*MATERIAL SHOWN:*

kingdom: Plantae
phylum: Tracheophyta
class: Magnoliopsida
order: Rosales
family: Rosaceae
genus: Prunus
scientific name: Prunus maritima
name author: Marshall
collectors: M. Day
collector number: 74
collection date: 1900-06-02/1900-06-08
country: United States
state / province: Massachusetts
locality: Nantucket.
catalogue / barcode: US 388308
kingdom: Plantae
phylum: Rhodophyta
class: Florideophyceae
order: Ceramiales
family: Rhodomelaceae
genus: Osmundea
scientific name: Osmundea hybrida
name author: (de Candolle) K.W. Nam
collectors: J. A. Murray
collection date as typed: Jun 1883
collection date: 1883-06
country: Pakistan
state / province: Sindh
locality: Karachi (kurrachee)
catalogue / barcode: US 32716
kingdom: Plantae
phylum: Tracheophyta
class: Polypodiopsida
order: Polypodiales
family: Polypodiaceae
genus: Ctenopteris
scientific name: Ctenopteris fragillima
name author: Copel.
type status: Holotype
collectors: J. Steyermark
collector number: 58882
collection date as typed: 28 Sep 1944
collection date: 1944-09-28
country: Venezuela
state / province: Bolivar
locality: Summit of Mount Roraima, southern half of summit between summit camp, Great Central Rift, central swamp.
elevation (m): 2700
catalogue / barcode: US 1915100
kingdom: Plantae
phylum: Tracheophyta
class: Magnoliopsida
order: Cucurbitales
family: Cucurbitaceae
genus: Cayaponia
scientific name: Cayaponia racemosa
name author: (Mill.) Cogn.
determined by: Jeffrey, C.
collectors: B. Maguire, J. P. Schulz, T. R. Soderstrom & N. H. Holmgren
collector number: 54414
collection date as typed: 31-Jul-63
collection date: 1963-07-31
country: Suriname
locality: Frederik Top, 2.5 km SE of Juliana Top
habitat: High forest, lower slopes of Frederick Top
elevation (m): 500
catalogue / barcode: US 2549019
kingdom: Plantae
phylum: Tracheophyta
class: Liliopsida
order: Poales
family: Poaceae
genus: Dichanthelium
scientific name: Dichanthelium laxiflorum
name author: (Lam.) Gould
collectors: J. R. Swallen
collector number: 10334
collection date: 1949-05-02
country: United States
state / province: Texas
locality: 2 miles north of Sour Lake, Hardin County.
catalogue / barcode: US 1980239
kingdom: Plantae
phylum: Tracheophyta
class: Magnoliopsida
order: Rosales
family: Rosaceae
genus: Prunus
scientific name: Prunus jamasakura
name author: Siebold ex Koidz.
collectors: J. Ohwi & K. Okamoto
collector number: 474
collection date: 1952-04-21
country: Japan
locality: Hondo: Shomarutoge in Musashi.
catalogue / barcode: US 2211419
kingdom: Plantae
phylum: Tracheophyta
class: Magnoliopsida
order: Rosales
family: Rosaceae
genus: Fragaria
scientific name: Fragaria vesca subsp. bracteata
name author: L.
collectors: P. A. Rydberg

*TO BE DONE:*
Please give these lines again with every "locality" replaced by "place" throughout all the records, leaving everything else unchanged.

*WRITTEN RESPONSE:*
kingdom: Plantae
phylum: Tracheophyta
class: Magnoliopsida
order: Rosales
family: Rosaceae
genus: Prunus
scientific name: Prunus maritima
name author: Marshall
collectors: M. Day
collector number: 74
collection date: 1900-06-02/1900-06-08
country: United States
state / province: Massachusetts
place: Nantucket.
catalogue / barcode: US 388308
kingdom: Plantae
phylum: Rhodophyta
class: Florideophyceae
order: Ceramiales
family: Rhodomelaceae
genus: Osmundea
scientific name: Osmundea hybrida
name author: (de Candolle) K.W. Nam
collectors: J. A. Murray
collection date as typed: Jun 1883
collection date: 1883-06
country: Pakistan
state / province: Sindh
place: Karachi (kurrachee)
catalogue / barcode: US 32716
kingdom: Plantae
phylum: Tracheophyta
class: Polypodiopsida
order: Polypodiales
family: Polypodiaceae
genus: Ctenopteris
scientific name: Ctenopteris fragillima
name author: Copel.
type status: Holotype
collectors: J. Steyermark
collector number: 58882
collection date as typed: 28 Sep 1944
collection date: 1944-09-28
country: Venezuela
state / province: Bolivar
place: Summit of Mount Roraima, southern half of summit between summit camp, Great Central Rift, central swamp.
elevation (m): 2700
catalogue / barcode: US 1915100
kingdom: Plantae
phylum: Tracheophyta
class: Magnoliopsida
order: Cucurbitales
family: Cucurbitaceae
genus: Cayaponia
scientific name: Cayaponia racemosa
name author: (Mill.) Cogn.
determined by: Jeffrey, C.
collectors: B. Maguire, J. P. Schulz, T. R. Soderstrom & N. H. Holmgren
collector number: 54414
collection date as typed: 31-Jul-63
collection date: 1963-07-31
country: Suriname
place: Frederik Top, 2.5 km SE of Juliana Top
habitat: High forest, lower slopes of Frederick Top
elevation (m): 500
catalogue / barcode: US 2549019
kingdom: Plantae
phylum: Tracheophyta
class: Liliopsida
order: Poales
family: Poaceae
genus: Dichanthelium
scientific name: Dichanthelium laxiflorum
name author: (Lam.) Gould
collectors: J. R. Swallen
collector number: 10334
collection date: 1949-05-02
country: United States
state / province: Texas
place: 2 miles north of Sour Lake, Hardin County.
catalogue / barcode: US 1980239
kingdom: Plantae
phylum: Tracheophyta
class: Magnoliopsida
order: Rosales
family: Rosaceae
genus: Prunus
scientific name: Prunus jamasakura
name author: Siebold ex Koidz.
collectors: J. Ohwi & K. Okamoto
collector number: 474
collection date: 1952-04-21
country: Japan
place: Hondo: Shomarutoge in Musashi.
catalogue / barcode: US 2211419
kingdom: Plantae
phylum: Tracheophyta
class: Magnoliopsida
order: Rosales
family: Rosaceae
genus: Fragaria
scientific name: Fragaria vesca subsp. bracteata
name author: L.
collectors: P. A. Rydberg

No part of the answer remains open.